Advocacy and Awareness

Educators and parents play a pivotal role in helping to direct the conversation of future generations, and comprehensive, cross-curricular cultural education is one way to equip students with a global perspective, intellectual curiosity, empathy, and deep respect. The more people discover, experience, and learn more about cultures other than their own; the more they work to understand, appreciate, and respect each other and our differences; the more easily we can create an inclusive, equitable society.

Other Resources

Make Us Visible PA is our state chapter of Make Us Visible, a nationwide initiative to update school curricula with accurate information about Asian American & Pacific Islander history and culture. We’re incredibly proud of Miles (’25) and grateful to his family for their active involvement in this important cause. Recently, Miles spoke at the AAPI History rally at the state capitol in Harrisburg, advocating for HB 779 / SB 839. This legislation aims to incorporate AAPI history in all Pennsylvania schools, making a significant step toward educational equity.
Tony DelaRosa, an educator and advocate for greater inclusion of AAPI history and awareness in curriculum is the author of Teaching the Invisble Race. You can learn more about his work in this interview from the Harvard EdCast.

About the Author

Davynn Xu is a Mandarin Teacher at The Grayson School. She also serves as Academic Coordinator at the Center for International Foreign Language Teacher Education at Teachers College – Columbia University in NYC.

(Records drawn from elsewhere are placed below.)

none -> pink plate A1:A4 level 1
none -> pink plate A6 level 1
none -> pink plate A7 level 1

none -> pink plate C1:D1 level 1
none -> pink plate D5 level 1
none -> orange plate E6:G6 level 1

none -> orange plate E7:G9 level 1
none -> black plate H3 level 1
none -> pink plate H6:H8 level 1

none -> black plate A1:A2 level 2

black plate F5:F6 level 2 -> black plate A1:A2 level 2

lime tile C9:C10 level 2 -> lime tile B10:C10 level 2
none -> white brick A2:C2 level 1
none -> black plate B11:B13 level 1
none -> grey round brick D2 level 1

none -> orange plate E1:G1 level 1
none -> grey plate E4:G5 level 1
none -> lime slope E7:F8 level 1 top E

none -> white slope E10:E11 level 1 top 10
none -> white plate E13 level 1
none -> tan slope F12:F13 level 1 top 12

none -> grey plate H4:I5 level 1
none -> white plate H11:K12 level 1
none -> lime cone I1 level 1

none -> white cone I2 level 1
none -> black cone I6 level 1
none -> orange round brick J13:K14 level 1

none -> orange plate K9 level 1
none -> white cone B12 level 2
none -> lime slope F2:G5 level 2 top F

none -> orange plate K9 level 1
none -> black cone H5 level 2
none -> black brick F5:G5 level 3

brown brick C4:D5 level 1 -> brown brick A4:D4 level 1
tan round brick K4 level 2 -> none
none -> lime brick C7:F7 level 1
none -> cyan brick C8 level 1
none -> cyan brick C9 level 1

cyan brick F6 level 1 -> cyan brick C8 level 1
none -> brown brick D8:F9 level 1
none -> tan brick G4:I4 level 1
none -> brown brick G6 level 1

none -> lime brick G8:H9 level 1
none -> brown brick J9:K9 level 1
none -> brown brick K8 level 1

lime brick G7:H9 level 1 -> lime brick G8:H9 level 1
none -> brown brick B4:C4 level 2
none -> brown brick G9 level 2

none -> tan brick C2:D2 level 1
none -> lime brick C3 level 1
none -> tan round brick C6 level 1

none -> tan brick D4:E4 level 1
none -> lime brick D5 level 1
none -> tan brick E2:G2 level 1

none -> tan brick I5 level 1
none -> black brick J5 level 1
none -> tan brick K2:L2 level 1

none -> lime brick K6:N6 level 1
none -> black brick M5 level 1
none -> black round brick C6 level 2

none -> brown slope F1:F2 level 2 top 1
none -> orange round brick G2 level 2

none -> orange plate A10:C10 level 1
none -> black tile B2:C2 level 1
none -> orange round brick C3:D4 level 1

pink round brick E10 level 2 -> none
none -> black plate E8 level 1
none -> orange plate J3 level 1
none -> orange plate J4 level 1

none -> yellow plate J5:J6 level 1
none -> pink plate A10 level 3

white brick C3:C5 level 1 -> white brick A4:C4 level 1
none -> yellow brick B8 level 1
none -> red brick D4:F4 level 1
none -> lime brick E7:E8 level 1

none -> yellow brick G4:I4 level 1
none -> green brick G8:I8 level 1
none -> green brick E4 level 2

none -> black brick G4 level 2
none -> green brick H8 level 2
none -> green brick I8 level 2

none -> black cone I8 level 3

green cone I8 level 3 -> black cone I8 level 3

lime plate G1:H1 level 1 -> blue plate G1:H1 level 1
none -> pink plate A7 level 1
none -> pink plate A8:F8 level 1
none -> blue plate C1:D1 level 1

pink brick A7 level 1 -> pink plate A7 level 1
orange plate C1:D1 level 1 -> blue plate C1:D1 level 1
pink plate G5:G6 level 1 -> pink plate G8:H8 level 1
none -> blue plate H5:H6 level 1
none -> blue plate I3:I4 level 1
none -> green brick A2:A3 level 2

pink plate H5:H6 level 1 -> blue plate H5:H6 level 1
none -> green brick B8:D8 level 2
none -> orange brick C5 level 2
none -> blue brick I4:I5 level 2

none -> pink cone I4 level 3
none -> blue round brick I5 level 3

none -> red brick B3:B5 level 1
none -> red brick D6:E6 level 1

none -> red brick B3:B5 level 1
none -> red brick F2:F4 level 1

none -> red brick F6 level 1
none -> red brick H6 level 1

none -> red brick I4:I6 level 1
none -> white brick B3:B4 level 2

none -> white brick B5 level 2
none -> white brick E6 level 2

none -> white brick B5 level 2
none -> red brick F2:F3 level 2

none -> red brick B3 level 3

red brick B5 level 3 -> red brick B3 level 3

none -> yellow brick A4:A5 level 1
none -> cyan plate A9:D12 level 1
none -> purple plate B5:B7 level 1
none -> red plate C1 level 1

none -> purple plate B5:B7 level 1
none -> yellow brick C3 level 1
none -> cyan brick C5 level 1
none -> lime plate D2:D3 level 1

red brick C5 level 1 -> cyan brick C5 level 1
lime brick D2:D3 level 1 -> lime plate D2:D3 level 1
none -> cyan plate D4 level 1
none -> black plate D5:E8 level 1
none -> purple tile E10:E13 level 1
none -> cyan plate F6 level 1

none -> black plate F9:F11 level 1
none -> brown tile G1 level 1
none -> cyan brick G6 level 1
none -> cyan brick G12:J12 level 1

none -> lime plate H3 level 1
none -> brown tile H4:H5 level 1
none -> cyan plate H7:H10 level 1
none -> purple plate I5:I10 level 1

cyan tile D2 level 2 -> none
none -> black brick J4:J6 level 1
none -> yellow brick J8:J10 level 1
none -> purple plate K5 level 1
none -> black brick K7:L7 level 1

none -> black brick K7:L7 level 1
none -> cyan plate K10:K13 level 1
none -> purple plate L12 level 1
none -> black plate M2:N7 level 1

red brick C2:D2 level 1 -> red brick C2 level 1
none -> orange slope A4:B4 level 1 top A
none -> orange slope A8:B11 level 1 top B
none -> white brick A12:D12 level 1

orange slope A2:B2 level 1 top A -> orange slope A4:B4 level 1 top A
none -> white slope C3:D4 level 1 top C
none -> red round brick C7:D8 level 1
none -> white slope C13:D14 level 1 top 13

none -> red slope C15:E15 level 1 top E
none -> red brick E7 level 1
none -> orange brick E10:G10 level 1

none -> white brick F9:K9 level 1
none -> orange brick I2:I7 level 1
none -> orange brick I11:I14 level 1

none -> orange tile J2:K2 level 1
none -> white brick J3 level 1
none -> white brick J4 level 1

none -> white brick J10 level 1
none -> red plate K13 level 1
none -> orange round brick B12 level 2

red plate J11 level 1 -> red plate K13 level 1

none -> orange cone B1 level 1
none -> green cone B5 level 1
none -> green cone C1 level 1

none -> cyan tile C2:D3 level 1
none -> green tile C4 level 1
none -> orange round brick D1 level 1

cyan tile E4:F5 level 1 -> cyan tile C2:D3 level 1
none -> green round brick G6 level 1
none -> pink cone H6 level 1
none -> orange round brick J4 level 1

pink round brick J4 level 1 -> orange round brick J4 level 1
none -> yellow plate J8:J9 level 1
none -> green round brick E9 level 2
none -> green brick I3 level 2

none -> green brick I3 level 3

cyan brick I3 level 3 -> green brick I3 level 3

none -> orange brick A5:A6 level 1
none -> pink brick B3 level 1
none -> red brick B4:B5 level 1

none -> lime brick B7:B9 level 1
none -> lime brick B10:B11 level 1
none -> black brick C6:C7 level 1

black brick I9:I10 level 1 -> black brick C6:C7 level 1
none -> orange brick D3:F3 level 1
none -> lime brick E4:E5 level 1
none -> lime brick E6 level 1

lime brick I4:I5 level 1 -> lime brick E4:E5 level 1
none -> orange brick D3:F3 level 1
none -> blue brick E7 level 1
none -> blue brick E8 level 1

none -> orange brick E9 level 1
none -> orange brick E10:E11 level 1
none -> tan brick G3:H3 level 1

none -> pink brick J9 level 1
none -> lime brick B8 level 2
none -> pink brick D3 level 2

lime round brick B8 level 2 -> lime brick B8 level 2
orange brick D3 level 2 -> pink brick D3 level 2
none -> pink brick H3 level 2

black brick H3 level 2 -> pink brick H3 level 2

Ms. Xu’s research on the unit design created for Grayson’s Mandarin III class on “Optimizing Task Design in Teaching Chinese: A Comprehensive Analysis on the Giving-Direction Unit in Chinese Foreign Language Context” was presented at the 2024 National Council on Less-Commonly Taught Languages (NCLCTL) Annual Conference in Chicago and to faculty in the Department of World Languages and Cultures at University of Toledo. The unit design of the Giving-Direction and Mooncake-making units are selected for presentation at the Integrating Culture into Language Classroom seminar during International Education Week at Teachers College – Columbia University in the fall.